JOB: Please quote every line of text in the data below word for word, keeping the original order.

Start of DATA PROVIDED

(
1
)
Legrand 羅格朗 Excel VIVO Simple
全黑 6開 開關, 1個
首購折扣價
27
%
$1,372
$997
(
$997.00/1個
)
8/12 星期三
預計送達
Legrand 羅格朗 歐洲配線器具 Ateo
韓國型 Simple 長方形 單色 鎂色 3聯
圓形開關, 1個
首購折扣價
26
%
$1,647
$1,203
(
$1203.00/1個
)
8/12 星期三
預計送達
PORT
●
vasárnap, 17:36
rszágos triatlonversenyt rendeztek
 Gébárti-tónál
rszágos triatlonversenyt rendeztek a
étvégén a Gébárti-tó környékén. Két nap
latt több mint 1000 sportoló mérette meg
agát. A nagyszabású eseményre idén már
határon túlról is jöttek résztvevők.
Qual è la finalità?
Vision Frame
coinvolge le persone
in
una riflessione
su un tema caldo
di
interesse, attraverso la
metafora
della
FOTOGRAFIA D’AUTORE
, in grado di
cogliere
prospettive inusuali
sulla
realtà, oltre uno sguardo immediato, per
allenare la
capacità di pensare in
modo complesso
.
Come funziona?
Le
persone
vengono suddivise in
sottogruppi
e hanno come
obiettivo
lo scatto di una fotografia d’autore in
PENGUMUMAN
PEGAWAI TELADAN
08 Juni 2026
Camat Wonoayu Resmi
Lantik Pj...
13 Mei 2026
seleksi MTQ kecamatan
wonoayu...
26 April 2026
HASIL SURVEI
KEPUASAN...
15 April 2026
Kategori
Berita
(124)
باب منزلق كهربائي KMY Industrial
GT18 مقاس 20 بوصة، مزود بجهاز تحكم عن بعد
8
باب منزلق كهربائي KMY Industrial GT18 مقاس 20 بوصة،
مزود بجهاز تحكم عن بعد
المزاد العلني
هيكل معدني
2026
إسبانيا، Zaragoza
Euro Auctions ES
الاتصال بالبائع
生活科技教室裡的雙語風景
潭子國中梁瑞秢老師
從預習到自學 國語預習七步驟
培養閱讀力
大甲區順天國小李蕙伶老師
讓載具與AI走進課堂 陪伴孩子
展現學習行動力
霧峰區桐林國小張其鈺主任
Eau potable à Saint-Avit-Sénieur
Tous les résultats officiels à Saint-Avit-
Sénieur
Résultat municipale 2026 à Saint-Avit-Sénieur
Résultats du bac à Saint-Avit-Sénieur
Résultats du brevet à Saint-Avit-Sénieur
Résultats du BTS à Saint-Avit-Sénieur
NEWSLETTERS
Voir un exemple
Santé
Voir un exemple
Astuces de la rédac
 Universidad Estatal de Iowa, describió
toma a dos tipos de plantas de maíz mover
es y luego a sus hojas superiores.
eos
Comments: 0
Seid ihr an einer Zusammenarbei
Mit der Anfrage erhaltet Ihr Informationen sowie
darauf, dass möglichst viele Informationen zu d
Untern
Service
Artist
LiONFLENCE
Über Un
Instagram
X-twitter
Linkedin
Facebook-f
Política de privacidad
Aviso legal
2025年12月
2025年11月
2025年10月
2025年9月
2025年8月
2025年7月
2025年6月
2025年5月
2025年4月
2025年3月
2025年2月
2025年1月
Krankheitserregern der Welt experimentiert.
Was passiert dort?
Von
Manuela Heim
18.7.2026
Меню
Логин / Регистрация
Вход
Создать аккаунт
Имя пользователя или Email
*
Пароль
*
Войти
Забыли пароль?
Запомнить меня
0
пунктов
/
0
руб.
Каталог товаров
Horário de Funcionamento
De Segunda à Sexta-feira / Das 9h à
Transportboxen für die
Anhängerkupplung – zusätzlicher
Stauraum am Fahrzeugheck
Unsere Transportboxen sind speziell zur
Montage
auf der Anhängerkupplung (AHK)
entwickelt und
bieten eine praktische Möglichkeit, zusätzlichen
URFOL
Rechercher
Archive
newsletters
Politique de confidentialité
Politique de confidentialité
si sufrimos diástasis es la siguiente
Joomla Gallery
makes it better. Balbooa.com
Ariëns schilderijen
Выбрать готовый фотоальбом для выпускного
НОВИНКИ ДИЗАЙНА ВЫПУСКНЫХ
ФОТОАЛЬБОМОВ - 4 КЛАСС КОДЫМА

End of DATA PROVIDED

YOUR RESPONSE:
(
1
)
Legrand 羅格朗 Excel VIVO Simple
全黑 6開 開關, 1個
首購折扣價
27
%
$1,372
$997
(
$997.00/1個
)
8/12 星期三
預計送達
Legrand 羅格朗 歐洲配線器具 Ateo
韓國型 Simple 長方形 單色 鎂色 3聯
圓形開關, 1個
首購折扣價
26
%
$1,647
$1,203
(
$1203.00/1個
)
8/12 星期三
預計送達
PORT
●
vasárnap, 17:36
rszágos triatlonversenyt rendeztek
 Gébárti-tónál
rszágos triatlonversenyt rendeztek a
étvégén a Gébárti-tó környékén. Két nap
latt több mint 1000 sportoló mérette meg
agát. A nagyszabású eseményre idén már
határon túlról is jöttek résztvevők.
Qual è la finalità?
Vision Frame
coinvolge le persone
in
una riflessione
su un tema caldo
di
interesse, attraverso la
metafora
della
FOTOGRAFIA D’AUTORE
, in grado di
cogliere
prospettive inusuali
sulla
realtà, oltre uno sguardo immediato, per
allenare la
capacità di pensare in
modo complesso
.
Come funziona?
Le
persone
vengono suddivise in
sottogruppi
e hanno come
obiettivo
lo scatto di una fotografia d’autore in
PENGUMUMAN
PEGAWAI TELADAN
08 Juni 2026
Camat Wonoayu Resmi
Lantik Pj...
13 Mei 2026
seleksi MTQ kecamatan
wonoayu...
26 April 2026
HASIL SURVEI
KEPUASAN...
15 April 2026
Kategori
Berita
(124)
باب منزلق كهربائي KMY Industrial
GT18 مقاس 20 بوصة، مزود بجهاز تحكم عن بعد
8
باب منزلق كهربائي KMY Industrial GT18 مقاس 20 بوصة،
مزود بجهاز تحكم عن بعد
المزاد العلني
هيكل معدني
2026
إسبانيا، Zaragoza
Euro Auctions ES
الاتصال بالبائع
生活科技教室裡的雙語風景
潭子國中梁瑞秢老師
從預習到自學 國語預習七步驟
培養閱讀力
大甲區順天國小李蕙伶老師
讓載具與AI走進課堂 陪伴孩子
展現學習行動力
霧峰區桐林國小張其鈺主任
Eau potable à Saint-Avit-Sénieur
Tous les résultats officiels à Saint-Avit-
Sénieur
Résultat municipale 2026 à Saint-Avit-Sénieur
Résultats du bac à Saint-Avit-Sénieur
Résultats du brevet à Saint-Avit-Sénieur
Résultats du BTS à Saint-Avit-Sénieur
NEWSLETTERS
Voir un exemple
Santé
Voir un exemple
Astuces de la rédac
 Universidad Estatal de Iowa, describió
toma a dos tipos de plantas de maíz mover
es y luego a sus hojas superiores.
eos
Comments: 0
Seid ihr an einer Zusammenarbei
Mit der Anfrage erhaltet Ihr Informationen sowie
darauf, dass möglichst viele Informationen zu d
Untern
Service
Artist
LiONFLENCE
Über Un
Instagram
X-twitter
Linkedin
Facebook-f
Política de privacidad
Aviso legal
2025年12月
2025年11月
2025年10月
2025年9月
2025年8月
2025年7月
2025年6月
2025年5月
2025年4月
2025年3月
2025年2月
2025年1月
Krankheitserregern der Welt experimentiert.
Was passiert dort?
Von
Manuela Heim
18.7.2026
Меню
Логин / Регистрация
Вход
Создать аккаунт
Имя пользователя или Email
*
Пароль
*
Войти
Забыли пароль?
Запомнить меня
0
пунктов
/
0
руб.
Каталог товаров
Horário de Funcionamento
De Segunda à Sexta-feira / Das 9h à
Transportboxen für die
Anhängerkupplung – zusätzlicher
Stauraum am Fahrzeugheck
Unsere Transportboxen sind speziell zur
Montage
auf der Anhängerkupplung (AHK)
entwickelt und
bieten eine praktische Möglichkeit, zusätzlichen
URFOL
Rechercher
Archive
newsletters
Politique de confidentialité
Politique de confidentialité
si sufrimos diástasis es la siguiente
Joomla Gallery
makes it better. Balbooa.com
Ariëns schilderijen
Выбрать готовый фотоальбом для выпускного
НОВИНКИ ДИЗАЙНА ВЫПУСКНЫХ
ФОТОАЛЬБОМОВ - 4 КЛАСС КОДЫМА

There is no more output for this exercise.